*Source*:
<<<<
Arif Dirlik
Arif Dirlik (born in Mersin, Turkey in 1940) is a Turkish American historian who has published extensively about the historiography of China, the formation of the Chinese Communist Party, the history of Chinese anarchism, and post-colonial globalism. Dirlik received a BSc in Electrical Engineering at Robert College, Istanbul in 1964 and a PhD in History at the University of Rochester in 1973.
From 1971 until 2001 he was a member of the History faculty at Duke University. In 2001 he moved to the University of Oregon as Knight Professor of History and Anthropology where he also was appointed Director of the short-lived Center for Critical Theory and Transnational Studies. He retired from Oregon in 2006. He was a Visiting Professor in Summer 2006 at the Central Bureau for Compilation and Translation in Beijing, a Senior Fellow at the International Institute for Asian Studies in the Netherlands,[1] and Distinguished Visiting Professor at the Peter Wall Institute for Advanced Studies at the University of British Columbia.[2]
Dirlik has been a visiting faculty member at UCLA, University of Victoria, BC, Hong Kong University of Science and Technology, and Soka University of America.
Positions and critiques
Dirlik came to the United States to study science at University of Rochester, but developed an interest in Chinese history instead. His PhD dissertation on the origins of Marxist historiography in China, published by University of California Press in 1978, [3] led to an interest in Chinese anarchism. When asked in 1997 to identify the main influences on his work, Dirlik cited Marx, Mao, and Dostoevsky.[4]
Dirlik spoke on his approach to history and the theoretical issues of historiography in a 2002 interview. As a "practicing historian" Dirlik said, "I continue to practice history not just because it is a way to make a living, which is an important consideration, but because I think that there is some value and meaning to historical understanding." He goes on to say that "I am also appalled at the arbitrary magisterial judgments on history encountered frequently in contemporary literature; a kind of licence that postmodernism seems to legitimize: since we cannot know anything, anybody can speak about everything." [5]
The interview goes on to criticize the field of postcolonial studies, which he took up in such essays as "History Without a Center? Reflections on Eurocentrism," [6] Prasenjit Duara in 2001 replied to Dirlik's charge that diasporic scholars from the former British colonial world had used the concepts of "postcolonialism" to become embedded in Western academic "strongholds" and that they did not represent the majority of the population in their former countries. [7] Likewise even a sympathetic review of the field objected to Dirlik's framing of post-colonial scholars as "agents of capital." [8]
Dirlik was also critical of the "Beijing Consensus" which presented China's economic development model as an alternative — especially for developing countries — to the Washington Consensus. Dirlik argued that this "Silicon Valley model of development" ignores the fact that "the exploitation of China's labor force by foreign countries was a major part of the Chinese development." [9]
Jerry Bentley's 2005 account in the journal World History provides a cogent summary of Dirlik's critiques of the field and his own disagreement. Dirlik, he says, has leveled a "challenging critique" of the field of world history, charging that it "naturalizes capitalist globalization by turning it into human fate" and that scholarship in the field "perpetuates Eurocentric knowledge even as it seeks alternatives to Eurocentric explanations of the global past." Bentley continues that Dirlik has identified genuine problems, but has "harnessed his scholarship to a political agenda." Dirlik "overstated the problems and overgeneralized his critique," falling into the "trap of an originary fallacy," in which he "confuses origin with fate," assuming that historical scholarship must inevitably follow lines established at the foundation." [10]
Selected publications
- Arif Dirlik WorldCat Authority Page.
>>>>
*Data section*:
<<<<
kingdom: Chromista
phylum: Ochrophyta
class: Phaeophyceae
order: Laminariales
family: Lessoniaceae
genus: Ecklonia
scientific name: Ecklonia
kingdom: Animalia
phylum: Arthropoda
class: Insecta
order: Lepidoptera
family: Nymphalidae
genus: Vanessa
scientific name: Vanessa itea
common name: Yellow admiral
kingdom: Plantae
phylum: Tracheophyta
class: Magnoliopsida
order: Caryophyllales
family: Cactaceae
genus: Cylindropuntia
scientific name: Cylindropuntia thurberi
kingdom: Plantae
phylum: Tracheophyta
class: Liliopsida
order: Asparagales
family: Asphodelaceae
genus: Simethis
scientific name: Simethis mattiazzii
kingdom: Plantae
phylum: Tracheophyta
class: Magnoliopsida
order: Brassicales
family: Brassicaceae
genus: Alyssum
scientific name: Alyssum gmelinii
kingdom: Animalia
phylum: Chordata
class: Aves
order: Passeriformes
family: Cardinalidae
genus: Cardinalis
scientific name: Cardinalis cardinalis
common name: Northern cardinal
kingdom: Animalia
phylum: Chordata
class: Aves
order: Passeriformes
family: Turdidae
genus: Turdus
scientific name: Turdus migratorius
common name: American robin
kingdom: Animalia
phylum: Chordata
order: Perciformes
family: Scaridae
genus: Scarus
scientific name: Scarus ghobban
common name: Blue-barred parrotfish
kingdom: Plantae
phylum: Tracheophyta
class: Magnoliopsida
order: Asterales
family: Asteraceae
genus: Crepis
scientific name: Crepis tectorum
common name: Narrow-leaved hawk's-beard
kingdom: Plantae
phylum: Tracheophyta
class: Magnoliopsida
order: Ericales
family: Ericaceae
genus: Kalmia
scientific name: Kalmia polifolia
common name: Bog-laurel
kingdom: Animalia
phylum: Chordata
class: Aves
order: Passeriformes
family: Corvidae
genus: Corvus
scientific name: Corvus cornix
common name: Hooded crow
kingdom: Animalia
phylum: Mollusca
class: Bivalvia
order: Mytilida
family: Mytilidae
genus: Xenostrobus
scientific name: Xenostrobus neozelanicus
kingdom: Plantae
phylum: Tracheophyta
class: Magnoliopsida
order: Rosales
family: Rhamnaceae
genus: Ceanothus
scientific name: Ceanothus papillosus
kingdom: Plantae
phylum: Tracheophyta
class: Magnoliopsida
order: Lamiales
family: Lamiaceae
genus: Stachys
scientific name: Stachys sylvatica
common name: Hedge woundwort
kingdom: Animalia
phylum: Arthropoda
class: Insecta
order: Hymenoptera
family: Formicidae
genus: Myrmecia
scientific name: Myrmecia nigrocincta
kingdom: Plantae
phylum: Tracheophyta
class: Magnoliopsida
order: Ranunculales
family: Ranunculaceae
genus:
>>>>
*Exercises*:
• A. Answer these questions from the article on Arif Dirlik:
(i) In what year did Dirlik receive his PhD in History, and from which university?
(ii) Which three figures did Dirlik name in 1997 as the main influences on his work?
(iii) In what year did he retire from Oregon?
• B. Write out a passage from the article on Arif Dirlik word for word. Begin at the words "From 1971 until" and stop after the words "University of America.".

*Problem solutions*:
• A.
(i) 1973, from the University of Rochester.
(ii) Marx, Mao, and Dostoevsky.
(iii) 2006.

• B.
From 1971 until 2001 he was a member of the History faculty at Duke University. In 2001 he moved to the University of Oregon as Knight Professor of History and Anthropology where he also was appointed Director of the short-lived Center for Critical Theory and Transnational Studies. He retired from Oregon in 2006. He was a Visiting Professor in Summer 2006 at the Central Bureau for Compilation and Translation in Beijing, a Senior Fellow at the International Institute for Asian Studies in the Netherlands,[1] and Distinguished Visiting Professor at the Peter Wall Institute for Advanced Studies at the University of British Columbia.[2]
Dirlik has been a visiting faculty member at UCLA, University of Victoria, BC, Hong Kong University of Science and Technology, and Soka University of America.